The Race’s ambassador to the Reich turned an eye turret toward her. “Because he is a Tosevite,” Veffani answered. “Because you are alleged to be an expert on Tosevites. I want your views on what he says and on how he says it.”
“And you want to continue punishing me for the incident in your conference room,” Felless added.
Veffani was unabashed. “Yes, I do, as a matter of fact. Count yourself lucky that I let you remove the green bands denoting punishment: I do not wish to advertise your disgrace to the Deutsche. Now come with me. The matter over which we visit the Deutsch not-emperor is, or at least has the possibility of being, of considerable importance.”
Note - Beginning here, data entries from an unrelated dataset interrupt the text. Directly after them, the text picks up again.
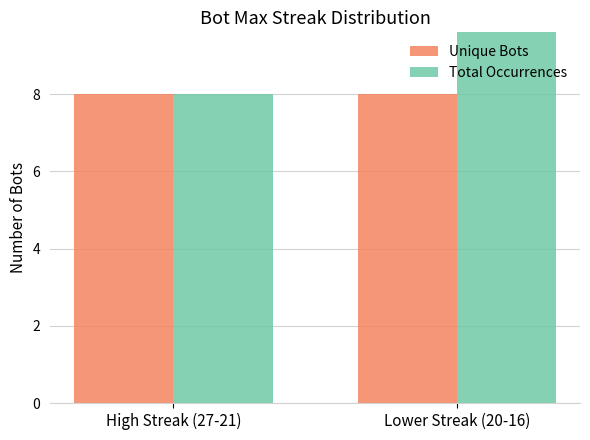

Reading left to right, extract all data points from this chart.

Unique Bots: 8	8
Total Occurrences: 8	26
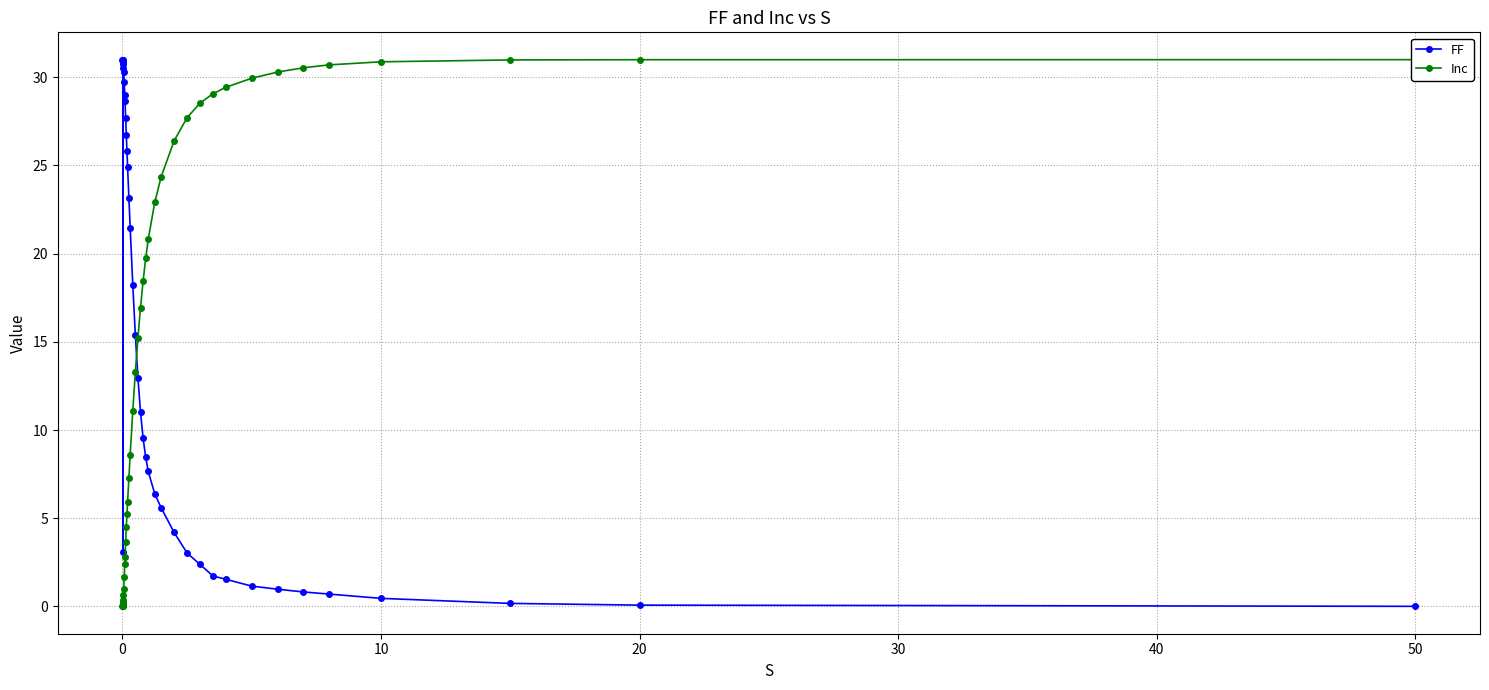

True or false: FF has more than 0 interior local peaks.

True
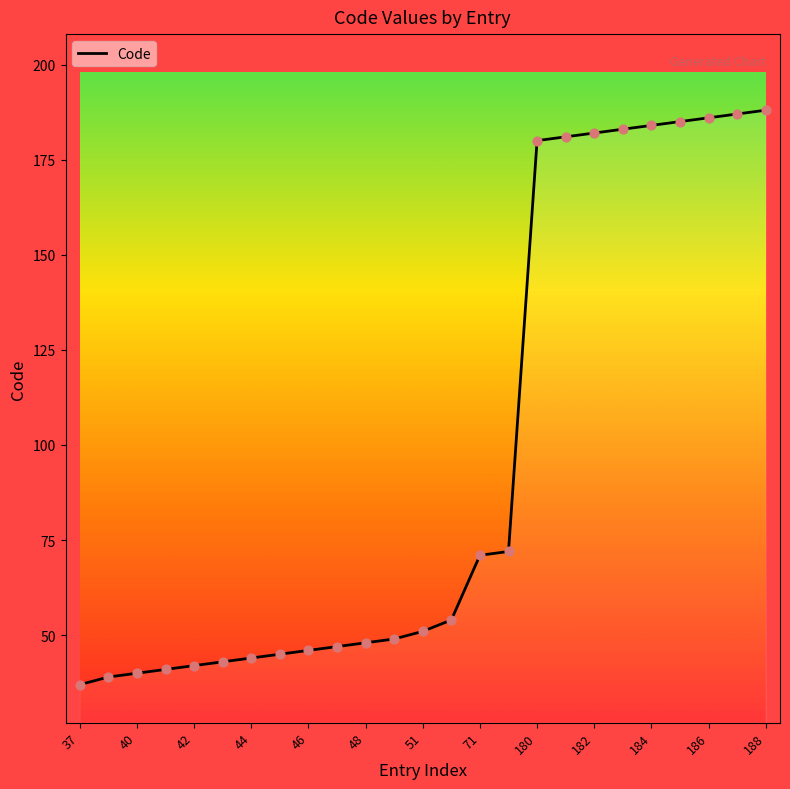

What is the smallest value displayed?

37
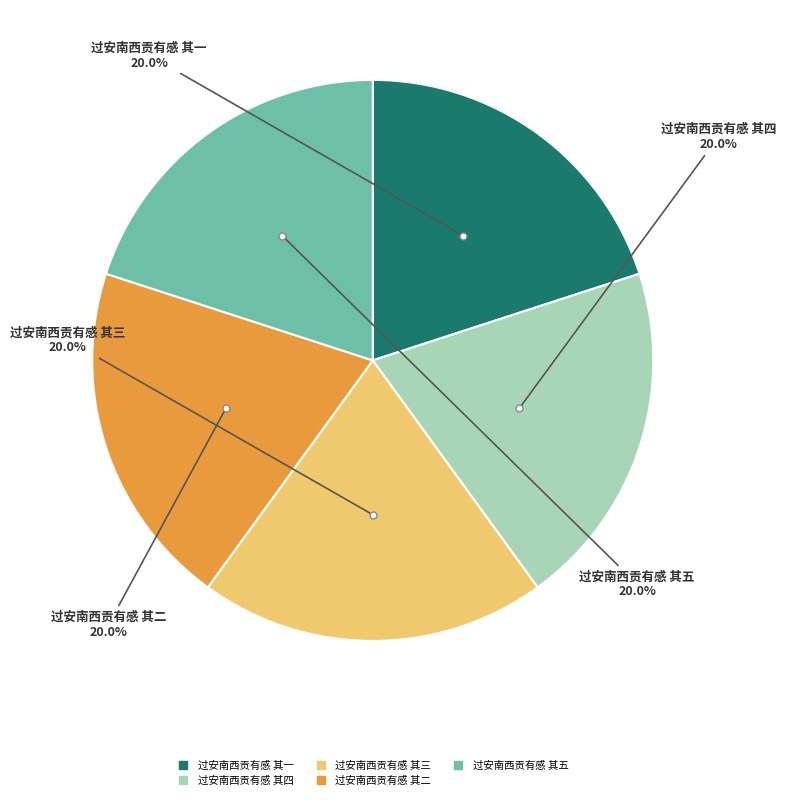

To the nearest percent, what portion does 过安南西贡有感 其二 represent?

20%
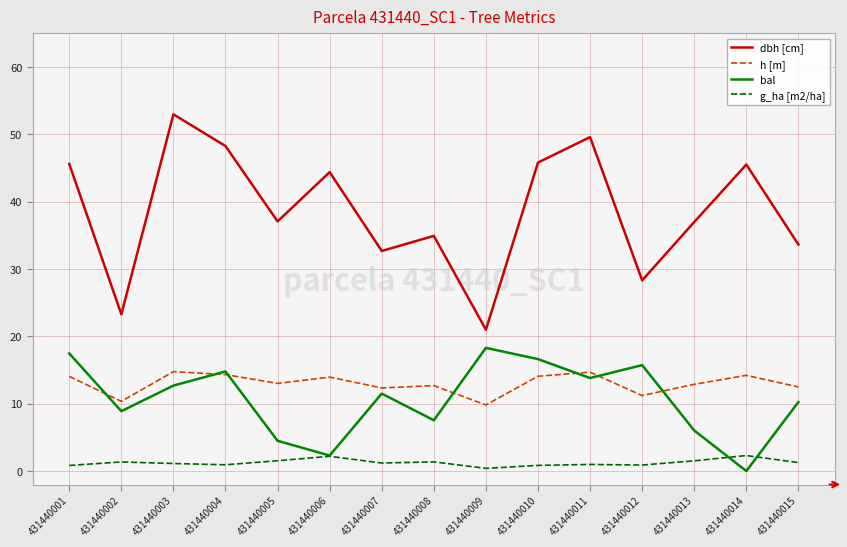

Is it true that bal equals 24.8 at 431440011?

False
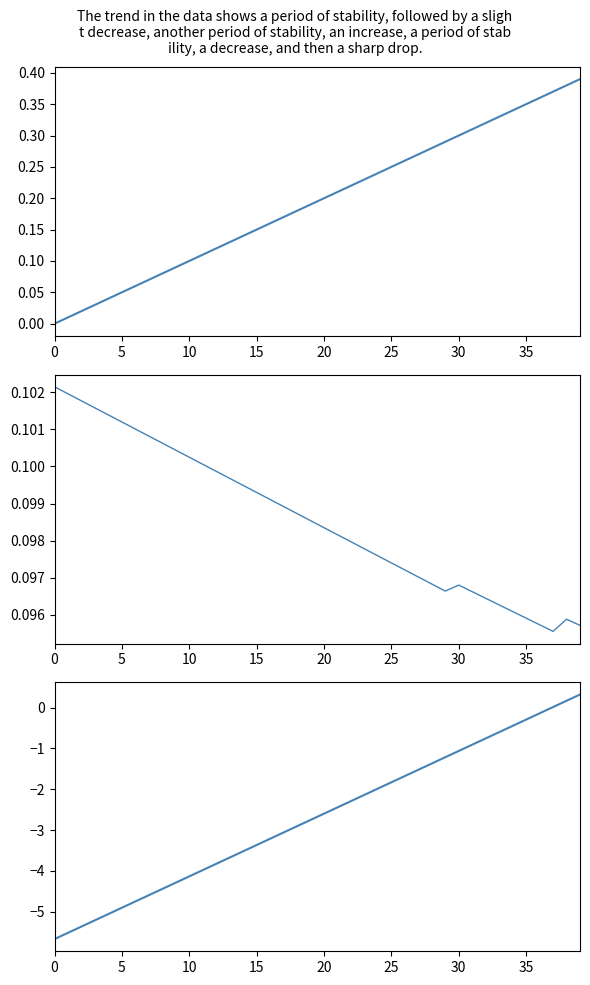

How many distinct data groups are displayed?

3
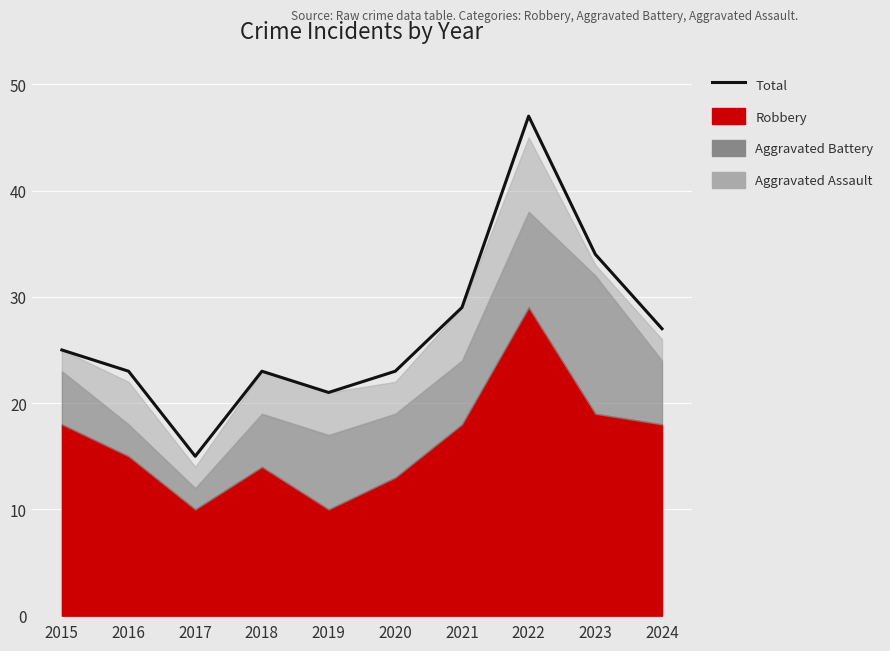

Reading right to left, list all the values displayed in this chart.

27	34	47	29	23	21	23	15	23	25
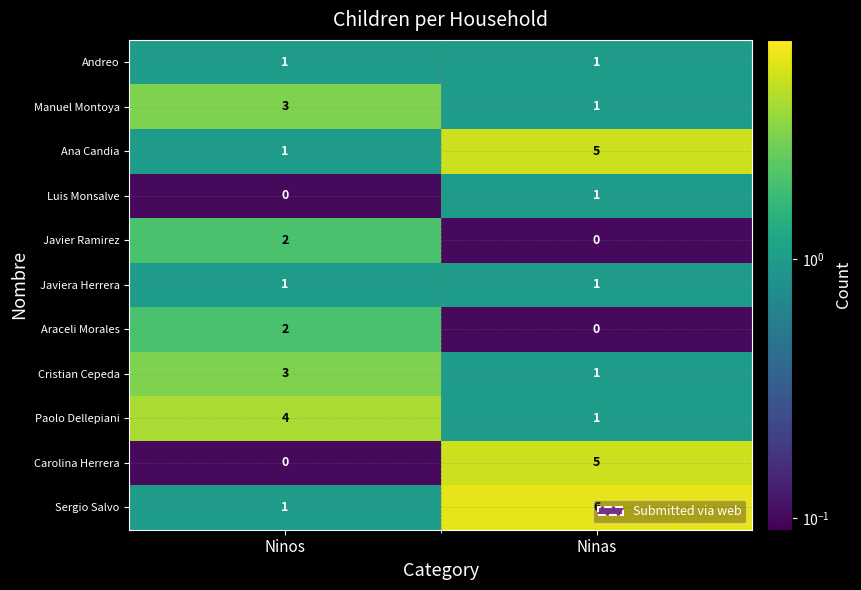

At which label does Carolina Herrera reach its minimum?

Ninos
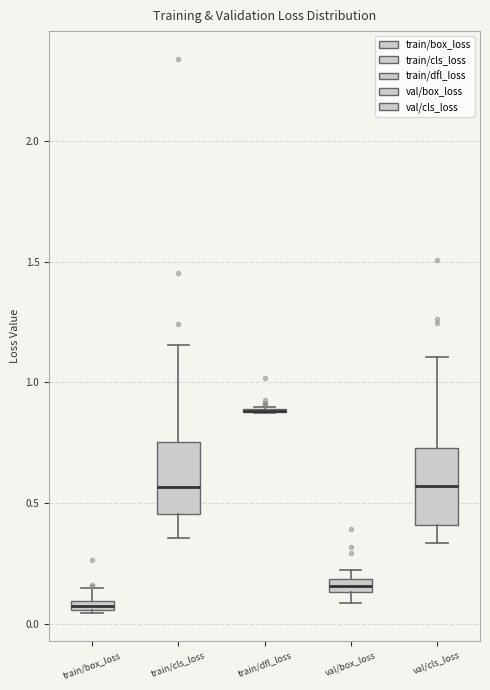

Where does the upper whisker of the box for val/cls_loss end on the y-axis? The values are not printed on the chart, so give them approximately, as read against the axis.

1.10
“It shall be done,” Felless said miserably, and got
out of the heated motorcar and into the chilly atmosphere that passed for summer in Nuremberg.
Up the stairs she went. The not-emperor’s residence, like most official architecture in the capital of the Reich, was on a scale designed to dwarf even Big Uglies, to make them feel insignificant when measured against the power of their leaders. It trivialized males and females of the Race even more effectively. So did the immensely tall Deutsch sentries at the head of the stairs.
A shorter, unarmed Big Ugly stood between the sentries. “I greet you,” he said in the language of the Race, and favored Veffani with the posture of respect. “And your colleague is . . . ?”
“Senior Researcher Felless,” Veffani answered.
“Very well,” the Deutsch male said, and inclined his head to Felless. “I am Johannes Stark, Senior Researcher. I shall interpret for you with the Reichs Chancellor. He will be able to see you shortly.”
“He should see me now,” Veffani said. “This is the time set for our appointment.”
“The meeting he is currently attending is running long, the Big Ugly said.
“Delay is an insult,” Felless said.
Stark shrugged. “Come with me. I will take you to an antechamber where you can make yourselves comfortable.”
Felless doubted she would be able to make herself comfortable in any Tosevite building, and she proved right. The chamber was chilly. The seats in it were made for Big Uglies, not for the Race. A servant did come in with refreshments, but they tasted nasty. Felless endured. What choice had she?
After what seemed like forever, the Big Ugly named Stark returned and said, “The Reichs Chancellor will see you now. Please follow me.”
The Big Ugly named Himmler sat behind a desk so large, a starship might have landed on it. On one wall of his office was an enormous hooked and tilted cross, the emblem of his faction. On the other wall hung an equally enormous portrait of another Tosevite, this one with the hair on his upper lip cut in a pattern different from the one Himmler chose. Felless gathered that was his predecessor as not-emperor of the Reich.